To say that the shopping spree is over does not mean that every mall in America will close. It does mean that consumers will no longer serve as a reliable engine of growth. Consumption’s expansion required Americans to save less, borrow more and spend more; that cycle now seems finished. Without another source of growth (higher investment, exports?), the economy will slow.
This is an interesting thesis, perhaps. But much later, he offers this:
What can replace feverish consumer spending as a motor of economic growth? Health care, some say. Health spending will surely increase. But its expansion will simply crowd out other forms of consumer and government spending, because it will be paid for with steeper taxes or insurance premiums. Both erode purchasing power. Higher exports are a more plausible possibility; they, however, depend on how healthy the rest of the world economy remains without the crutch of exporting more to the United States.
How is health spending not consumer spending? Economically, is paying a doctor to fix my heart different than paying a mechanic to fix my car’s fuel pump? Both are payment for a service. The importance we apply to the two, as well as demographics in both population aging and car ownership, matters, but not in how we think about spending. In a free market, people will spend on what they value. But people will spend.
Mr. Samuelson’s point that health spending will crowd out consumer spending is strange, coming after he posited that consumer spending is declining. It’s also strange to claim as a blanket statement that higher insurance premiums erode purchasing power. Surely at least some of the risk protection purchased through premiums will be consumed through health spending. How – and how much – does it matter who pays the service provider?

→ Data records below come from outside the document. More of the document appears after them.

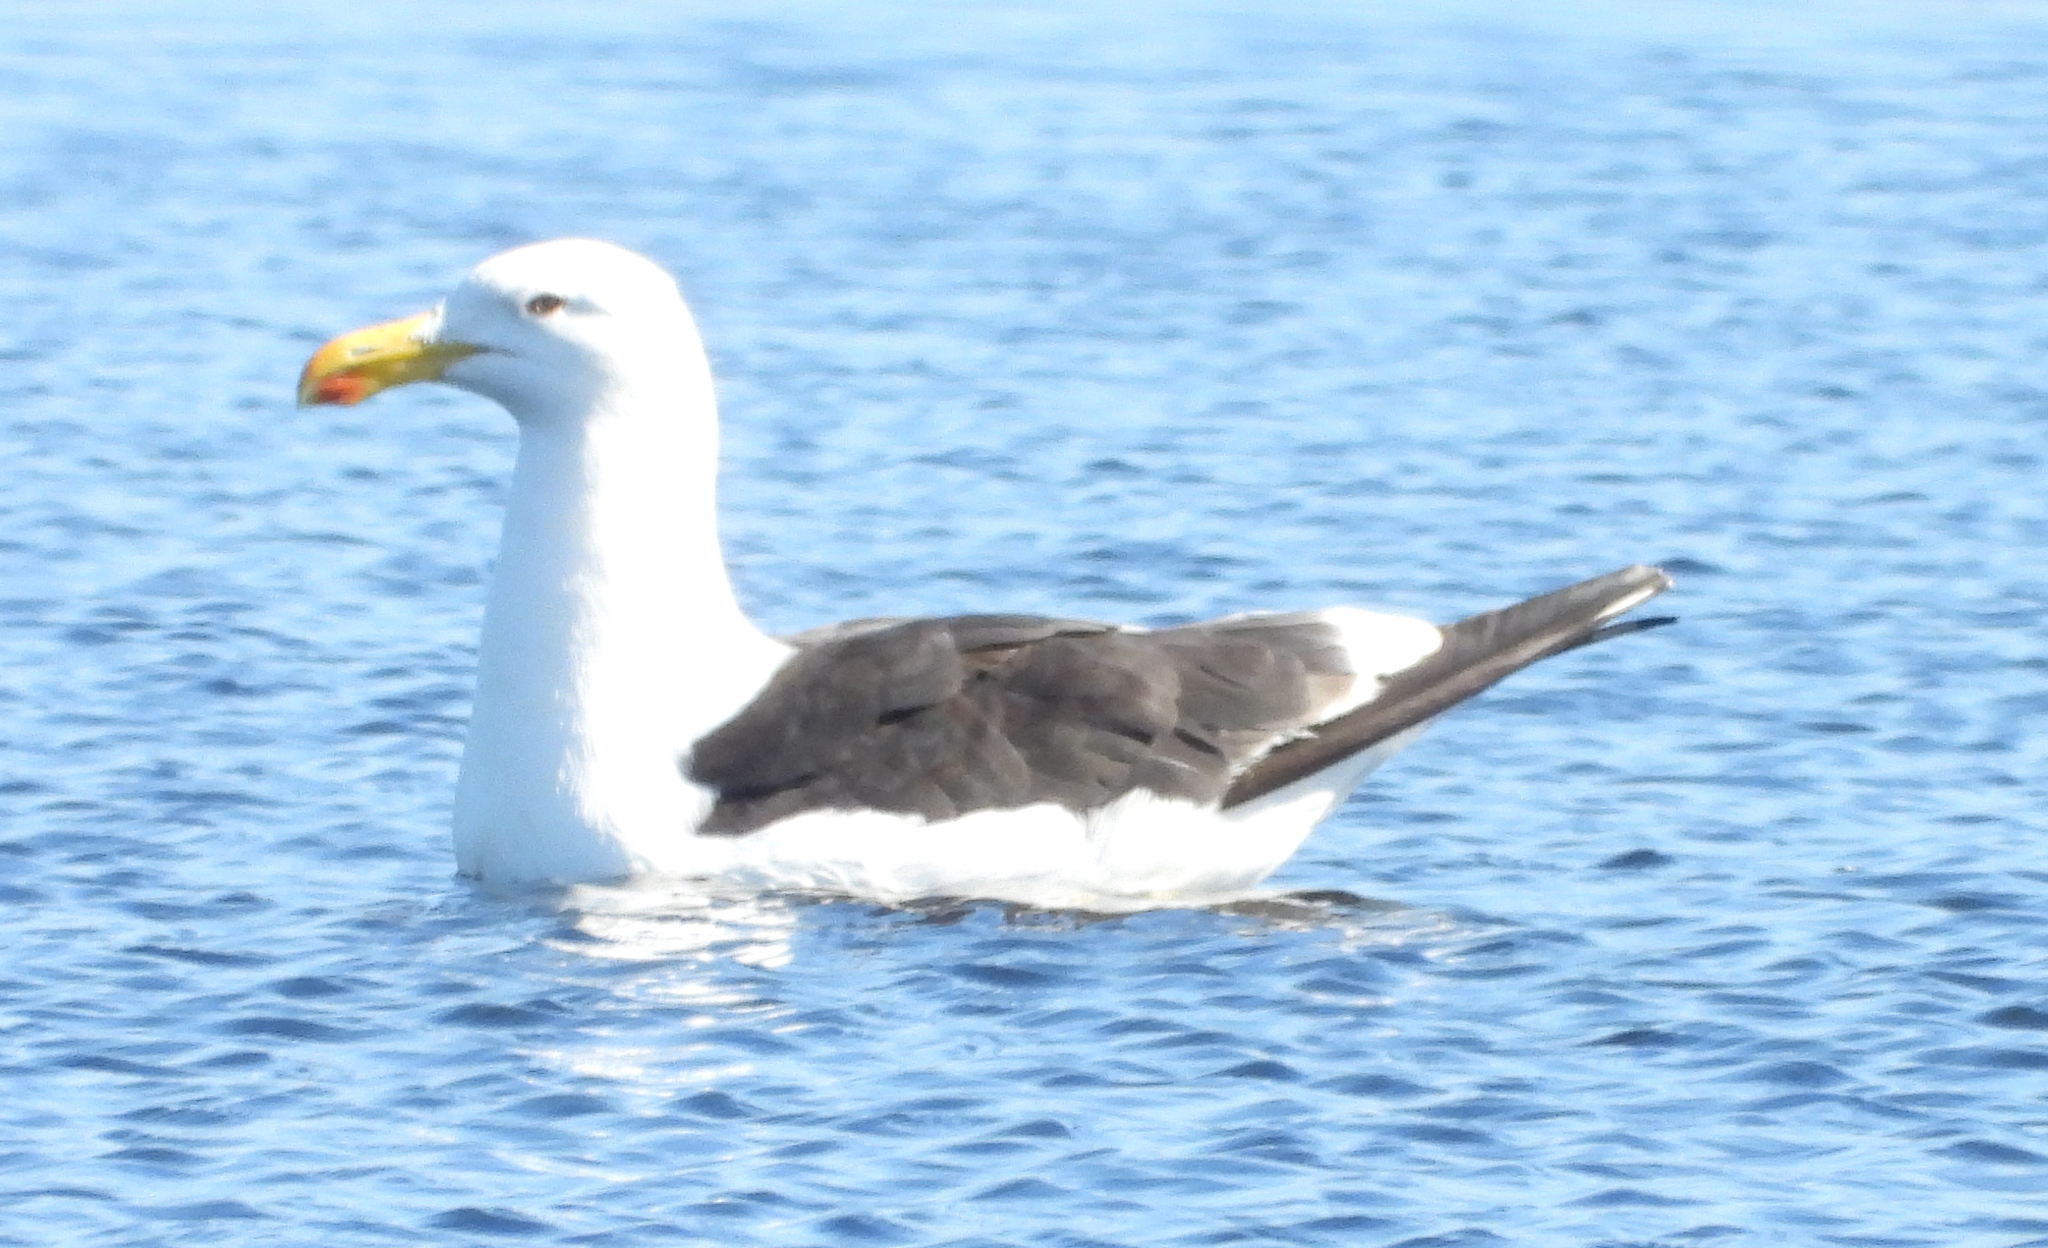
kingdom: Animalia
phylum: Chordata
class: Aves
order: Charadriiformes
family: Laridae
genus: Larus
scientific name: Larus dominicanus
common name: Kelp gull
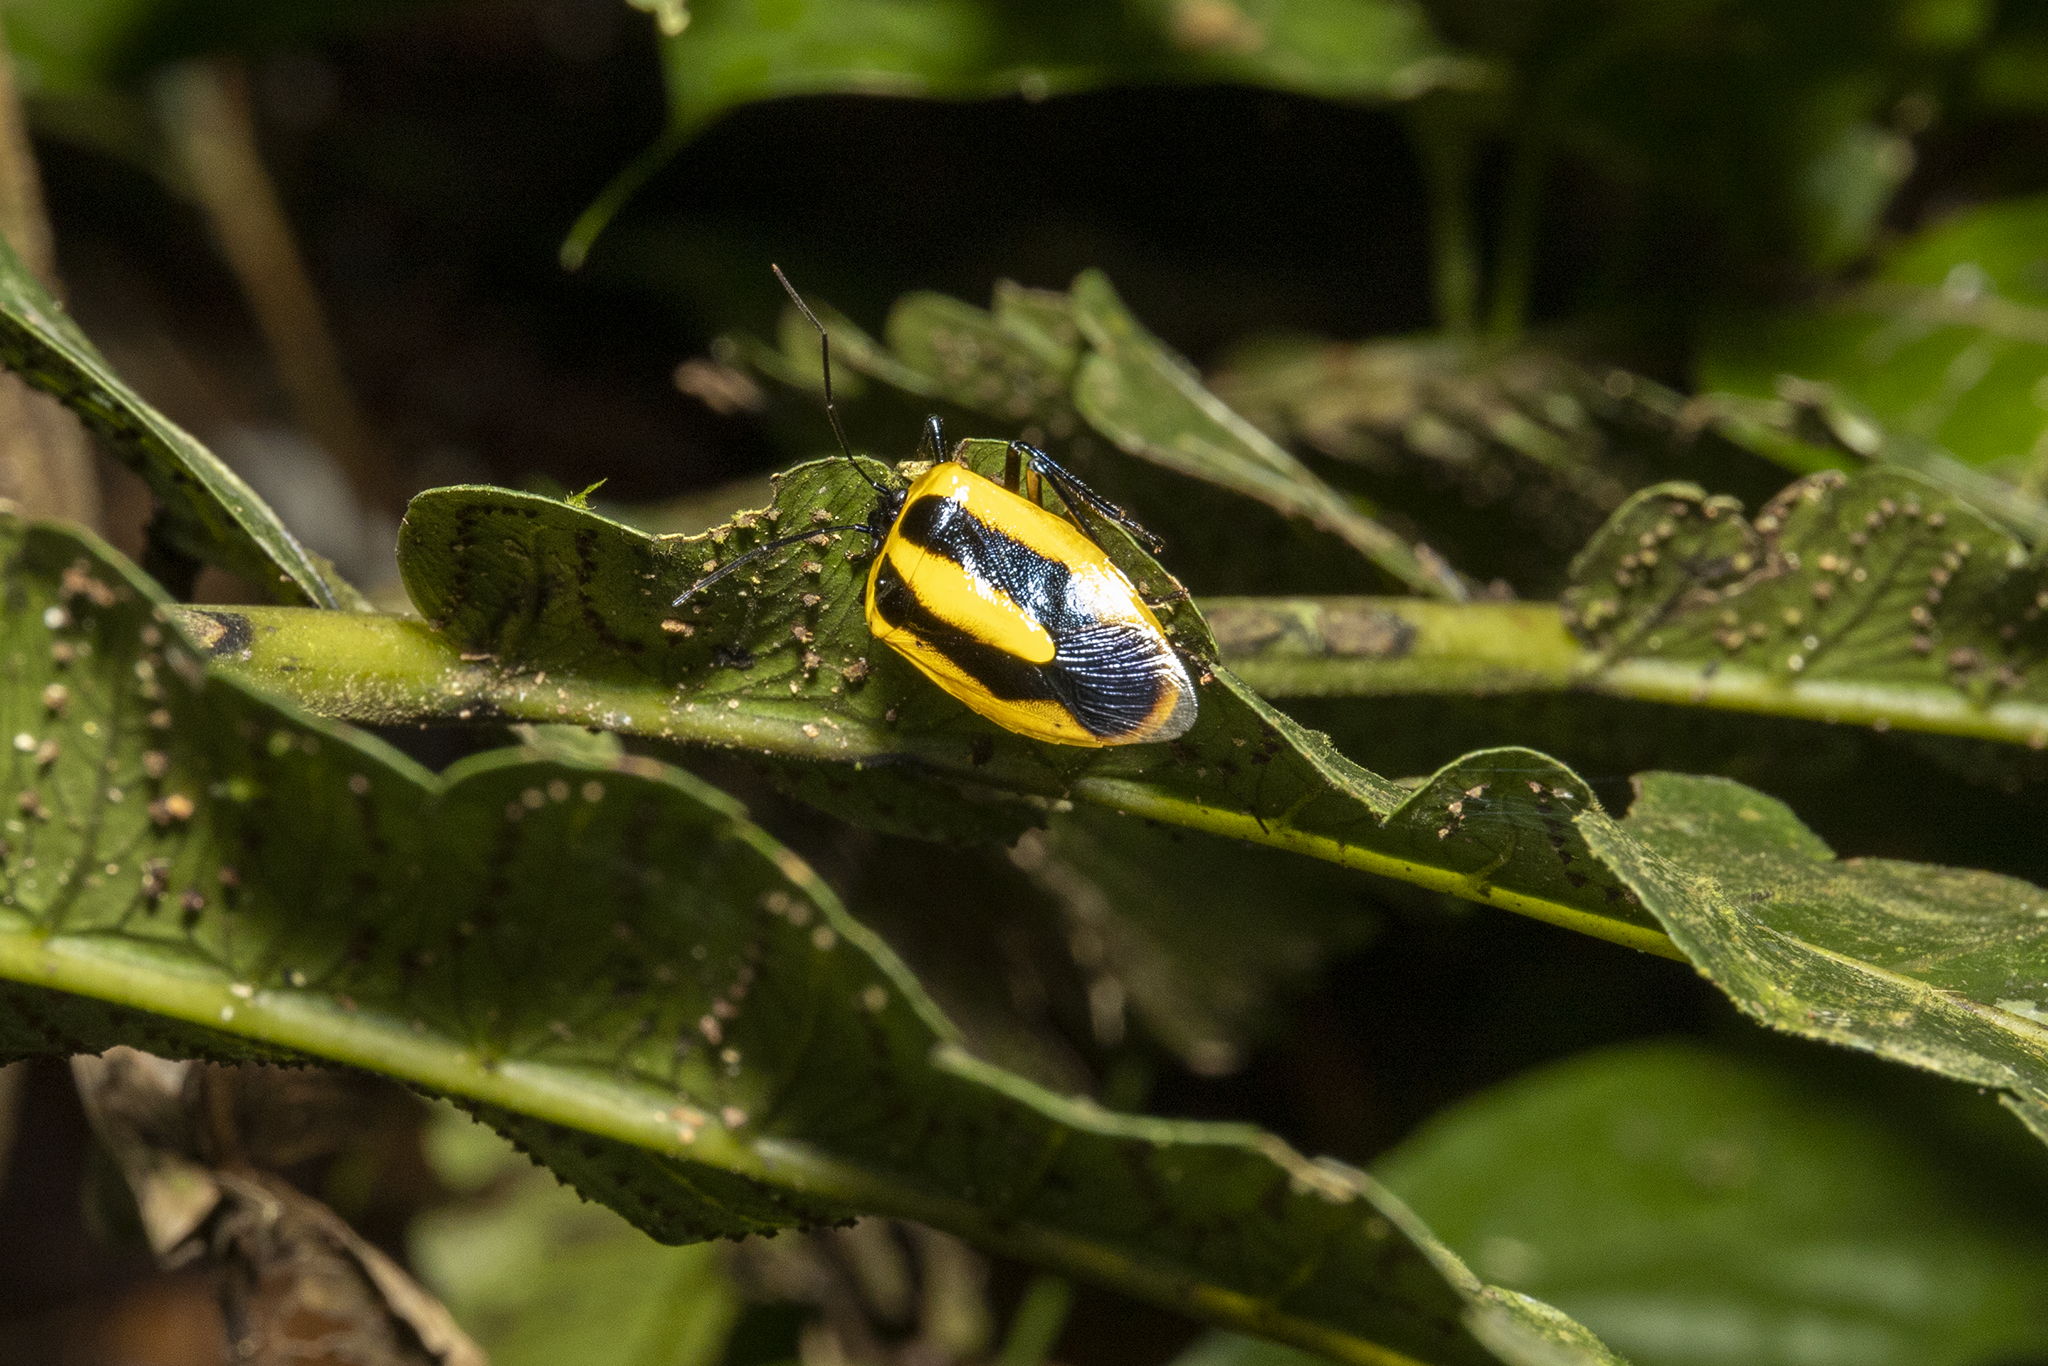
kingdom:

Inevitably that leads to another point. Higher exports are a more plausible possibility. Fine. But to suggest that this is surprising or new requires an unwillingness to define “consumer” as one who consumes rather than an individual who consumes. Does the business creating new products not need equipment to build those products or computers to manage that production? Does the business shipping those products to foreign markets not need trucks and ships? What about packaging material to protect those products during shipment?
It’s possible, maybe even probable, that Mr. Samuelson’s prediction will prove true. It’s problematic because it views specific spenders as the objectively preferable path. It’s better to understand that the economy is large, global, and dynamic. It will change. When allowed to adapt, change will mean long-term progress, despite any short-term bumps. But when viewed as something to be wrapped around a preferred path, problems abound. It’s projecting tomorrow based on yesterday, when every first year finance student
is exposed to learns the idea that past performance does not equal future performance.
Mr. Samuelson concludes that “the ebbing shopping spree may challenge the next president in ways that none of the candidates has yet contemplated.” The economy will always challenge the president in ways not yet contemplated. That’s why the president should avoid meddling.